● **Your assignment**
The reply to the records below should contain exactly the lines from the line with "X82276Y-66773D01*" through the line with "X73850Y-67100D02*", and nothing besides.

Records drawn from a dataset:
Segment Open

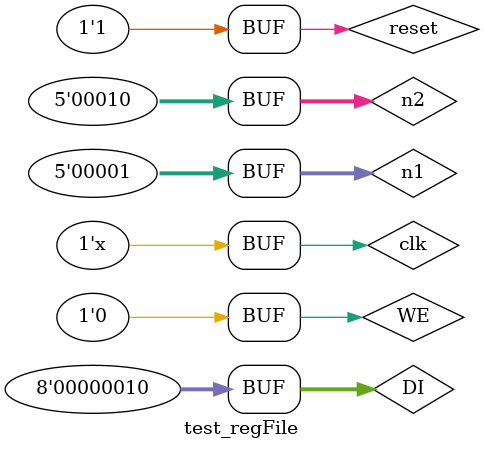
<source format=v>
`timescale 1ns / 1ps


module test_regFile();
	reg reset, WE, clk;
   	reg [4:0]n1,n2;
   	reg [7:0]DI;
  	wire [7:0]q1,q2;
 	regFile regfile(reset, WE, clk, n1, n2, DI, q1, q2);
 	initial begin
 		clk = 0;
 		WE = 0;
 		reset = 0;
 		
 		n1 = 4'b0001;
 		n2 = 4'b0010;
 		DI = 8'b00000010;
 		
 		#100 WE = 1;
 		#150 WE = 0;
 		#100 reset = 1;
 	end
 	always #50 clk = ~clk;
endmodule

</source>
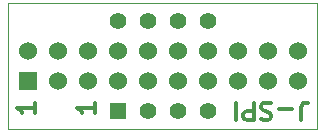
<source format=gts>
G04 (created by PCBNEW (2013-07-07 BZR 4022)-stable) date 7/10/2015 1:05:57 PM*
%MOIN*%
G04 Gerber Fmt 3.4, Leading zero omitted, Abs format*
%FSLAX34Y34*%
G01*
G70*
G90*
G04 APERTURE LIST*
%ADD10C,0.00590551*%
%ADD11C,0.011811*%
%ADD12C,0.00393701*%
%ADD13R,0.06X0.06*%
%ADD14C,0.06*%
%ADD15R,0.055X0.055*%
%ADD16C,0.055*%
G04 APERTURE END LIST*
G54D10*
G54D11*
X83598Y-66801D02*
X83598Y-66379D01*
X83626Y-66295D01*
X83682Y-66239D01*
X83767Y-66210D01*
X83823Y-66210D01*
X83317Y-66435D02*
X82867Y-66435D01*
X82614Y-66239D02*
X82529Y-66210D01*
X82389Y-66210D01*
X82332Y-66239D01*
X82304Y-66267D01*
X82276Y-66323D01*
X82276Y-66379D01*
X82304Y-66435D01*
X82332Y-66464D01*
X82389Y-66492D01*
X82501Y-66520D01*
X82557Y-66548D01*
X82585Y-66576D01*
X82614Y-66632D01*
X82614Y-66689D01*
X82585Y-66745D01*
X82557Y-66773D01*
X82501Y-66801D01*
X82360Y-66801D01*
X82276Y-66773D01*
X82023Y-66210D02*
X82023Y-66801D01*
X81798Y-66801D01*
X81742Y-66773D01*
X81714Y-66745D01*
X81686Y-66689D01*
X81686Y-66604D01*
X81714Y-66548D01*
X81742Y-66520D01*
X81798Y-66492D01*
X82023Y-66492D01*
X81432Y-66210D02*
X81432Y-66801D01*
G54D12*
X84150Y-62950D02*
X84150Y-62900D01*
X84150Y-67100D02*
X84150Y-62950D01*
X73850Y-67100D02*
X84150Y-67100D01*
X73850Y-66950D02*
X73850Y-67100D01*
X73850Y-62900D02*
X73850Y-66950D01*
X84150Y-62900D02*
X73850Y-62900D01*
G54D11*
X74739Y-66231D02*
X74739Y-66568D01*
X74739Y-66399D02*
X74148Y-66399D01*
X74232Y-66456D01*
X74289Y-66512D01*
X74317Y-66568D01*
X76739Y-66231D02*
X76739Y-66568D01*
X76739Y-66399D02*
X76148Y-66399D01*
X76232Y-66456D01*
X76289Y-66512D01*
X76317Y-66568D01*
G54D13*
X74500Y-65500D03*
G54D14*
X74500Y-64500D03*
X75500Y-65500D03*
X75500Y-64500D03*
X76500Y-65500D03*
X76500Y-64500D03*
X77500Y-65500D03*
X77500Y-64500D03*
X78500Y-65500D03*
X78500Y-64500D03*
X79500Y-65500D03*
X79500Y-64500D03*
X80500Y-65500D03*
X80500Y-64500D03*
X81500Y-65500D03*
X81500Y-64500D03*
X82500Y-65500D03*
X82500Y-64500D03*
X83500Y-65500D03*
X83500Y-64500D03*
G54D15*
X77500Y-66500D03*
G54D16*
X78500Y-66500D03*
X79500Y-66500D03*
X80500Y-66500D03*
X80500Y-63500D03*
X79500Y-63500D03*
X78500Y-63500D03*
X77500Y-63500D03*
M02*

</source>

Segment Closed

● **Response to this task**
X82276Y-66773D01*
X82023Y-66210D02*
X82023Y-66801D01*
X81798Y-66801D01*
X81742Y-66773D01*
X81714Y-66745D01*
X81686Y-66689D01*
X81686Y-66604D01*
X81714Y-66548D01*
X81742Y-66520D01*
X81798Y-66492D01*
X82023Y-66492D01*
X81432Y-66210D02*
X81432Y-66801D01*
G54D12*
X84150Y-62950D02*
X84150Y-62900D01*
X84150Y-67100D02*
X84150Y-62950D01*
X73850Y-67100D02*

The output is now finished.